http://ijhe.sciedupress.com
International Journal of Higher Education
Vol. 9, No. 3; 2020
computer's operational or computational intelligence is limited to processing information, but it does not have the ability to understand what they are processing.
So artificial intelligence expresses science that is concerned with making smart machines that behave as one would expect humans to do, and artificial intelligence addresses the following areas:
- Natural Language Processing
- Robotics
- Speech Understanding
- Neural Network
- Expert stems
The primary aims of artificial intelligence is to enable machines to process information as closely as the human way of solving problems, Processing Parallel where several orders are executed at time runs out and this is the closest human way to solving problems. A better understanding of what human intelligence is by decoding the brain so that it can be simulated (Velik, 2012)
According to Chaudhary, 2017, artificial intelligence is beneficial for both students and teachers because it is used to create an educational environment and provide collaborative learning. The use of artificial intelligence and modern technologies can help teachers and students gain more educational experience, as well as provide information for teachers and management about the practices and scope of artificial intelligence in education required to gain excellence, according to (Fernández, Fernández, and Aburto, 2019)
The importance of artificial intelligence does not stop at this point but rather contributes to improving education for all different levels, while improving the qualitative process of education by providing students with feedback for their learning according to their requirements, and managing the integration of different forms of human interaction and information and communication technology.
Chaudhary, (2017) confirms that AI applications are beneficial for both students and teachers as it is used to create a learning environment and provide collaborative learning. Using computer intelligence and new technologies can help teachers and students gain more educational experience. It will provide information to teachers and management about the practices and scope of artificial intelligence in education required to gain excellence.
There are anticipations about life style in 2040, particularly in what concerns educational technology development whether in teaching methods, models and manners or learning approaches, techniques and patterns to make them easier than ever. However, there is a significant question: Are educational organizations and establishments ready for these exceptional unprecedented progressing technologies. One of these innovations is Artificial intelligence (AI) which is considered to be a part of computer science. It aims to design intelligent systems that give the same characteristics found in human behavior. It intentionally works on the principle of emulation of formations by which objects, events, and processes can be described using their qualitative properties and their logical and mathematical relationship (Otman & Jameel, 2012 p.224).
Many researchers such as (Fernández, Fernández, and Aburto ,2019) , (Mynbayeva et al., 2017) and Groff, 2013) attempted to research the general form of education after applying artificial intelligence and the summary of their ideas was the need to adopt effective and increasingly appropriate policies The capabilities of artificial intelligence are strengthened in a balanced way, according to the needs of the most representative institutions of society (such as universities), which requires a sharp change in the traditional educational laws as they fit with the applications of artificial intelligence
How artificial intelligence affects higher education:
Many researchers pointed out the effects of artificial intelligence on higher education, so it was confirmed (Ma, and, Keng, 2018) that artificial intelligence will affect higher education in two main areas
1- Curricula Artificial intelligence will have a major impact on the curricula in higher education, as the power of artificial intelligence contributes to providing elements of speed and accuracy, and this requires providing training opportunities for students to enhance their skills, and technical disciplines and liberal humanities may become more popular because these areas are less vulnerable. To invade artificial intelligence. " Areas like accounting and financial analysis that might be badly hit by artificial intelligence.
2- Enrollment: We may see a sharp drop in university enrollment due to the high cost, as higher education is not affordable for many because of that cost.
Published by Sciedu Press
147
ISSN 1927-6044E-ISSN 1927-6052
----------
Give the listing above again in full, exactly as written.

http://ijhe.sciedupress.com
International Journal of Higher Education
Vol. 9, No. 3; 2020
computer's operational or computational intelligence is limited to processing information, but it does not have the ability to understand what they are processing.
So artificial intelligence expresses science that is concerned with making smart machines that behave as one would expect humans to do, and artificial intelligence addresses the following areas:
- Natural Language Processing
- Robotics
- Speech Understanding
- Neural Network
- Expert stems
The primary aims of artificial intelligence is to enable machines to process information as closely as the human way of solving problems, Processing Parallel where several orders are executed at time runs out and this is the closest human way to solving problems. A better understanding of what human intelligence is by decoding the brain so that it can be simulated (Velik, 2012)
According to Chaudhary, 2017, artificial intelligence is beneficial for both students and teachers because it is used to create an educational environment and provide collaborative learning. The use of artificial intelligence and modern technologies can help teachers and students gain more educational experience, as well as provide information for teachers and management about the practices and scope of artificial intelligence in education required to gain excellence, according to (Fernández, Fernández, and Aburto, 2019)
The importance of artificial intelligence does not stop at this point but rather contributes to improving education for all different levels, while improving the qualitative process of education by providing students with feedback for their learning according to their requirements, and managing the integration of different forms of human interaction and information and communication technology.
Chaudhary, (2017) confirms that AI applications are beneficial for both students and teachers as it is used to create a learning environment and provide collaborative learning. Using computer intelligence and new technologies can help teachers and students gain more educational experience. It will provide information to teachers and management about the practices and scope of artificial intelligence in education required to gain excellence.
There are anticipations about life style in 2040, particularly in what concerns educational technology development whether in teaching methods, models and manners or learning approaches, techniques and patterns to make them easier than ever. However, there is a significant question: Are educational organizations and establishments ready for these exceptional unprecedented progressing technologies. One of these innovations is Artificial intelligence (AI) which is considered to be a part of computer science. It aims to design intelligent systems that give the same characteristics found in human behavior. It intentionally works on the principle of emulation of formations by which objects, events, and processes can be described using their qualitative properties and their logical and mathematical relationship (Otman & Jameel, 2012 p.224).
Many researchers such as (Fernández, Fernández, and Aburto ,2019) , (Mynbayeva et al., 2017) and Groff, 2013) attempted to research the general form of education after applying artificial intelligence and the summary of their ideas was the need to adopt effective and increasingly appropriate policies The capabilities of artificial intelligence are strengthened in a balanced way, according to the needs of the most representative institutions of society (such as universities), which requires a sharp change in the traditional educational laws as they fit with the applications of artificial intelligence
How artificial intelligence affects higher education:
Many researchers pointed out the effects of artificial intelligence on higher education, so it was confirmed (Ma, and, Keng, 2018) that artificial intelligence will affect higher education in two main areas
1- Curricula Artificial intelligence will have a major impact on the curricula in higher education, as the power of artificial intelligence contributes to providing elements of speed and accuracy, and this requires providing training opportunities for students to enhance their skills, and technical disciplines and liberal humanities may become more popular because these areas are less vulnerable. To invade artificial intelligence. " Areas like accounting and financial analysis that might be badly hit by artificial intelligence.
2- Enrollment: We may see a sharp drop in university enrollment due to the high cost, as higher education is not affordable for many because of that cost.
Published by Sciedu Press
147
ISSN 1927-6044E-ISSN 1927-6052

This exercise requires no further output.